Page text →
== Segment start ==

By MCN Editor editor@moviecitynews.com

Sundance Film Festival Adds 3 More

PARK CITY, UT – Sundance Institute announced today that three additional feature films will world premiere in the out-of-competition Premieres and new Documentary Premieres sections of the 2011 Sundance Film Festival: The Future (Director and screenwriter: Miranda July); Flypaper (Director: Rob Minkoff), and Magic Trip (Directors: Alison Ellwood and Alex Gibney). In addition, The Future will go on to screen at the 61st Berlin International Film Festival in February.

The Sundance Film Festival runs January 20-30 in Park City, Salt Lake City, Ogden and Sundance, Utah. The complete list of films is available at www.sundance.org/festival.

“It is significant that Miranda July is able to premiere The Future at our Festival in January and compete at the Berlin International Film Festival the following month. It is the mutual goal of both our Festivals to ensure that this independent filmmaker has as many opportunities as possible to present her work to domestic and international audiences alike,” said John Cooper, Director of the Sundance Film Festival. “We are also honored to welcome to his first Sundance Film Festival Academy Award winner Rob Minkoff, well known to film audiences for The Lion King, and excited to have Festival veterans Alison Ellwood and Alex Gibney returning to us once again.”

== Segment end ==

Prompt A → Copy out the part of the Sundance announcement that begins at the words "By MCN Editor" and ends after the words "Festival in February.".
Prompt B → Keep writing the Sundance announcement from the point where it stops.
The material that comes after has nothing to do with the Sundance announcement.

Given information →
== Segment start ==

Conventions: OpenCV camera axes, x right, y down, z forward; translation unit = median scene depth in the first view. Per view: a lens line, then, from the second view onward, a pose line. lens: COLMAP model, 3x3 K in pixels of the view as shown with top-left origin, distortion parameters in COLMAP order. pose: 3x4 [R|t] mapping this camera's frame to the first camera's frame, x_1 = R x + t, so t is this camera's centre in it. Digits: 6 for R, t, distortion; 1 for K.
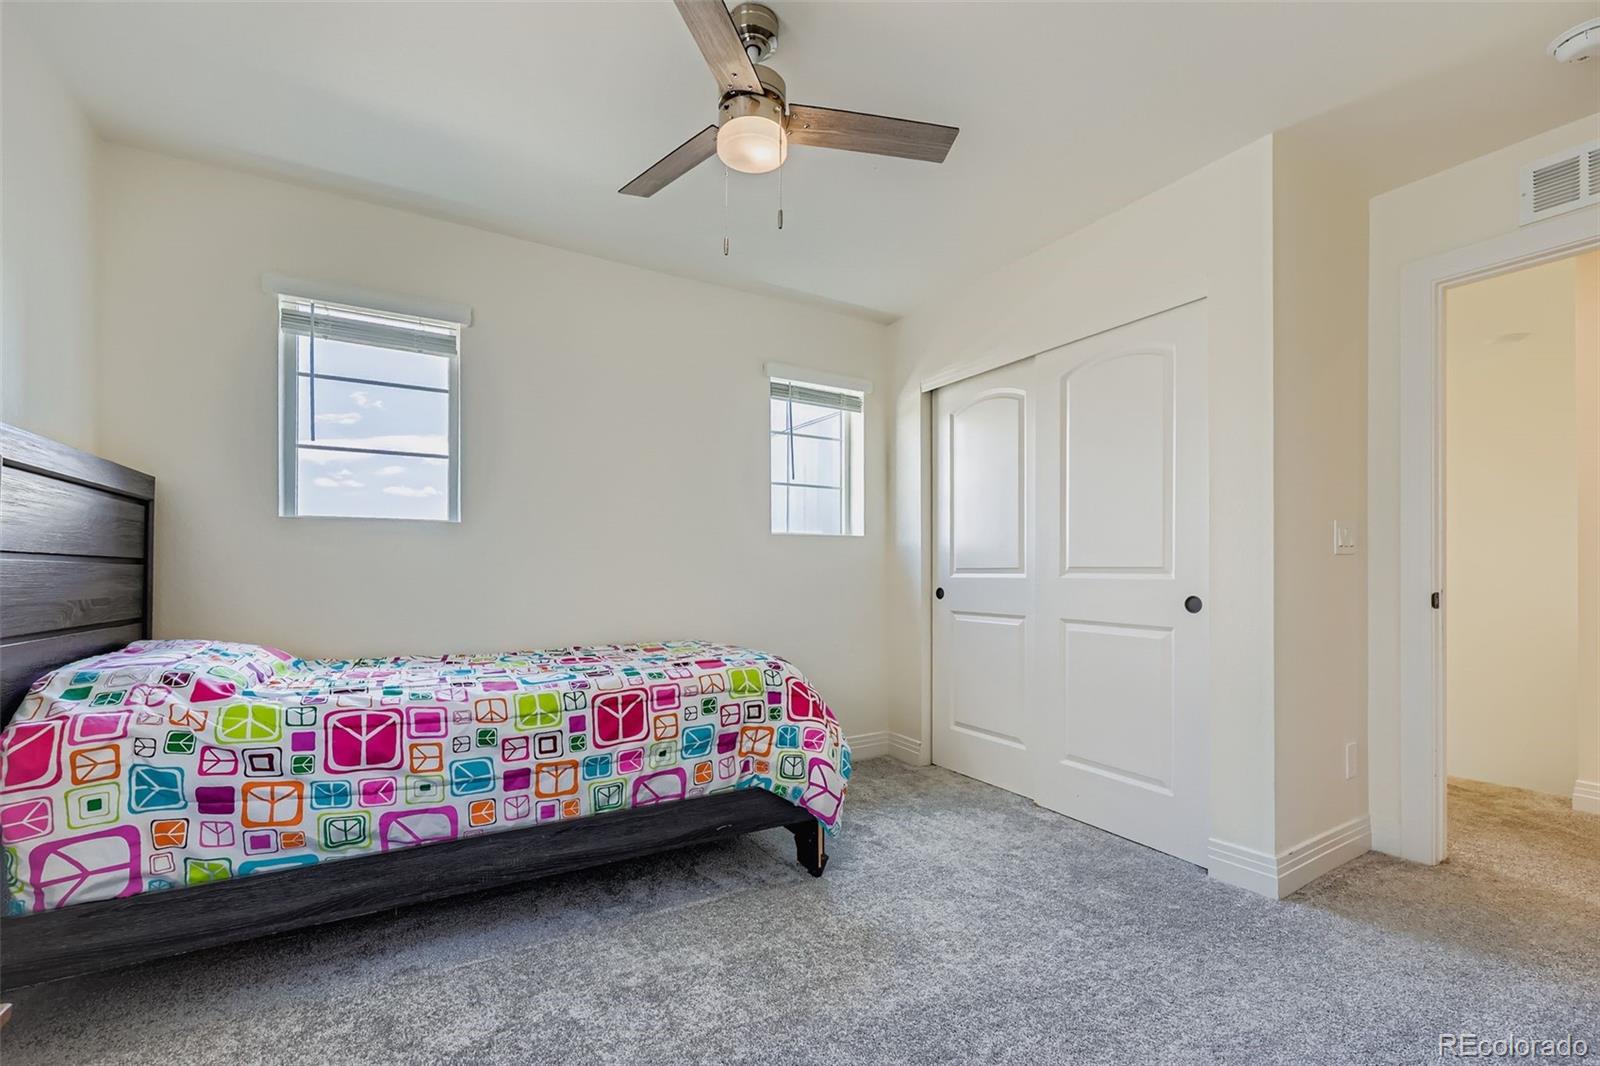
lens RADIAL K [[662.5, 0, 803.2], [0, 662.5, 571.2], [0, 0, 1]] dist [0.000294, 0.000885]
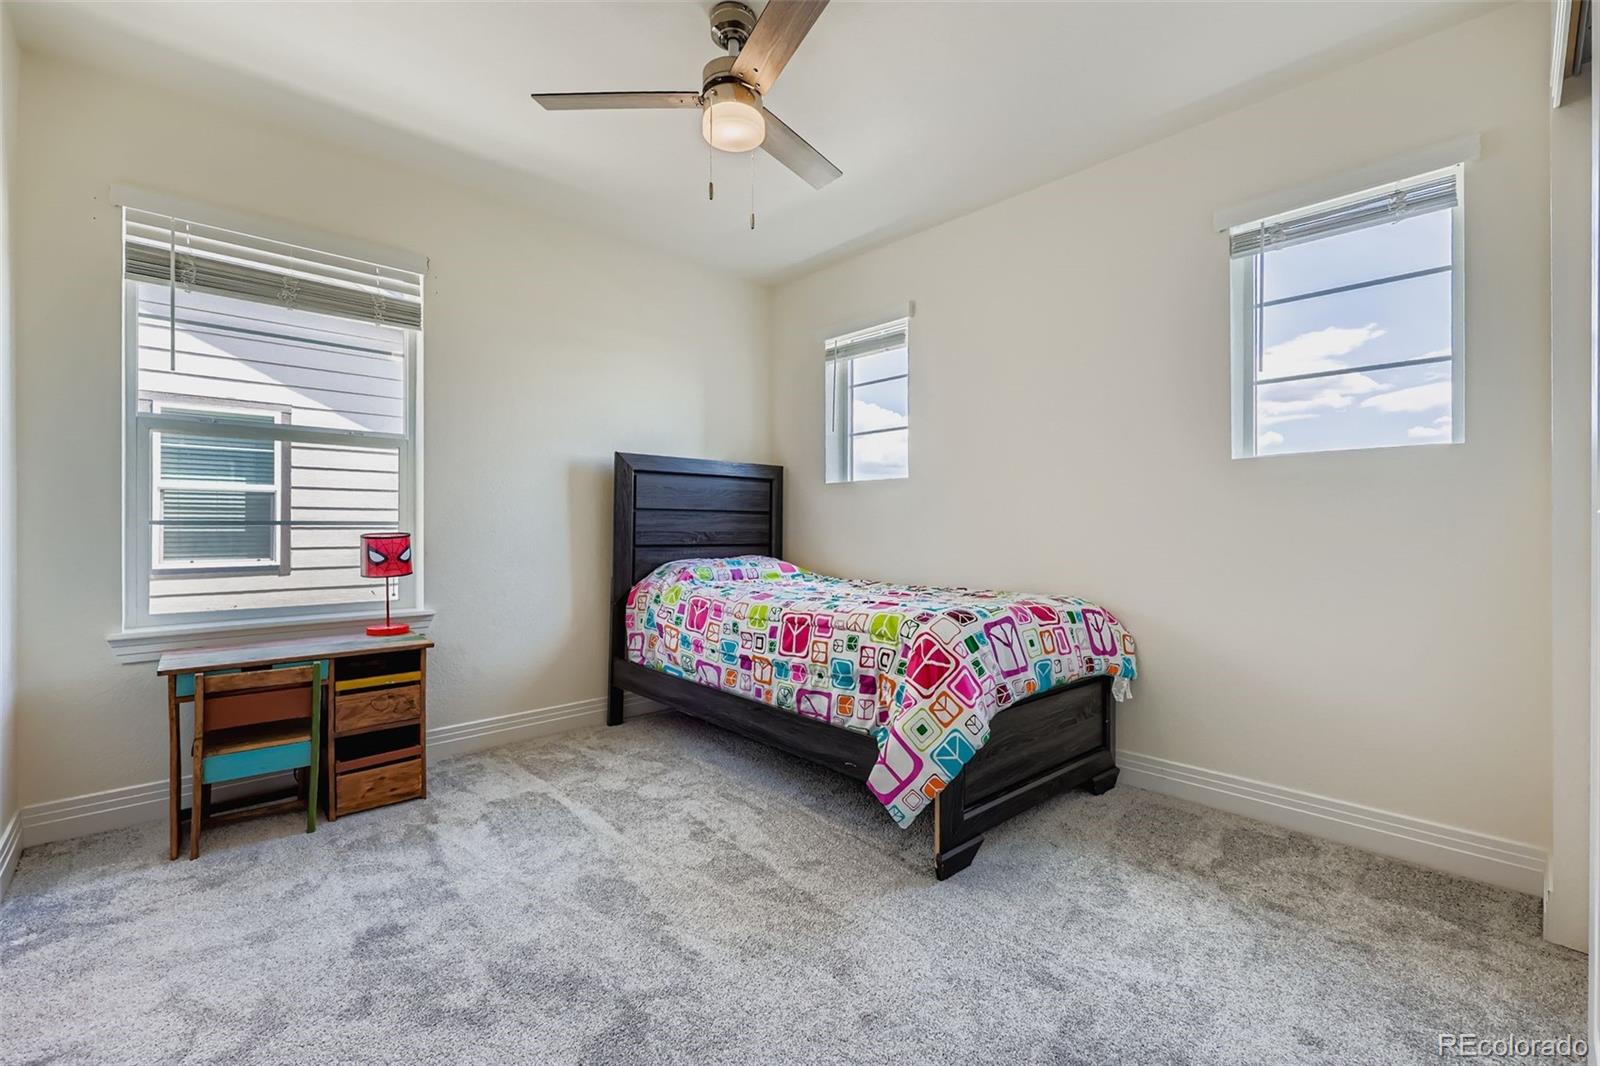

== Segment end ==

Task answer A →
By MCN Editor editor@moviecitynews.com

Sundance Film Festival Adds 3 More

PARK CITY, UT – Sundance Institute announced today that three additional feature films will world premiere in the out-of-competition Premieres and new Documentary Premieres sections of the 2011 Sundance Film Festival: The Future (Director and screenwriter: Miranda July); Flypaper (Director: Rob Minkoff), and Magic Trip (Directors: Alison Ellwood and Alex Gibney). In addition, The Future will go on to screen at the 61st Berlin International Film Festival in February.

Task answer B →
With the addition of these films, the Festival will present 117 feature-length films, representing 29 countries by 40 first-time filmmakers, including 25 in competition. These films were selected from 3,812 feature-length film submissions composed of 1,943 U.S. and 1,869 international feature-length films. 94 films at the Festival will be world premieres.

PREMIERES

Flypaper / U.S.A. (Director: Rob Minkoff; Screenwriters: Jon Lucas and Scott Moore) – When two gangs try to rob the same bank at the same time, a clever hostage in the middle must save the day. Cast: Patrick Dempsey, Ashley Judd, Mekhi Phifer, Jeffrey Tambor, Tim Blake Nelson, Pruitt Taylor Vince.

The Future / Germany, U.S.A. (Director and screenwriter: Miranda July) – When a couple decides to adopt a stray cat their perspective on life changes radically, literally altering the course of time and space and testing their faith in each other and themselves. Cast: Hamish Linklater, Miranda July, David Warshofsky, Isabella Acres, Joe Putterlik. The Future will also screen in competition at the 61st Berlin International Film Festival, February 10-20, 2011.

DOCUMENTARY PREMIERES

Magic Trip / U.S.A. (Directors: Alison Ellwood and Alex Gibney) – In 1964 Ken Kesey, author of ‘One Flew Over the Cuckoo’s Nest,’ and his band of Merry Pranksters set out on a cross-country road trip to the New York World’s Fair. Fueled by large doses of LSD, they filmed the entire journey. Forty-plus years later, Academy Award-winning filmmaker Alex Gibney and co-director Alison Ellwood use that footage, audio recordings and photographs to create an immersion experience of the legendary trip.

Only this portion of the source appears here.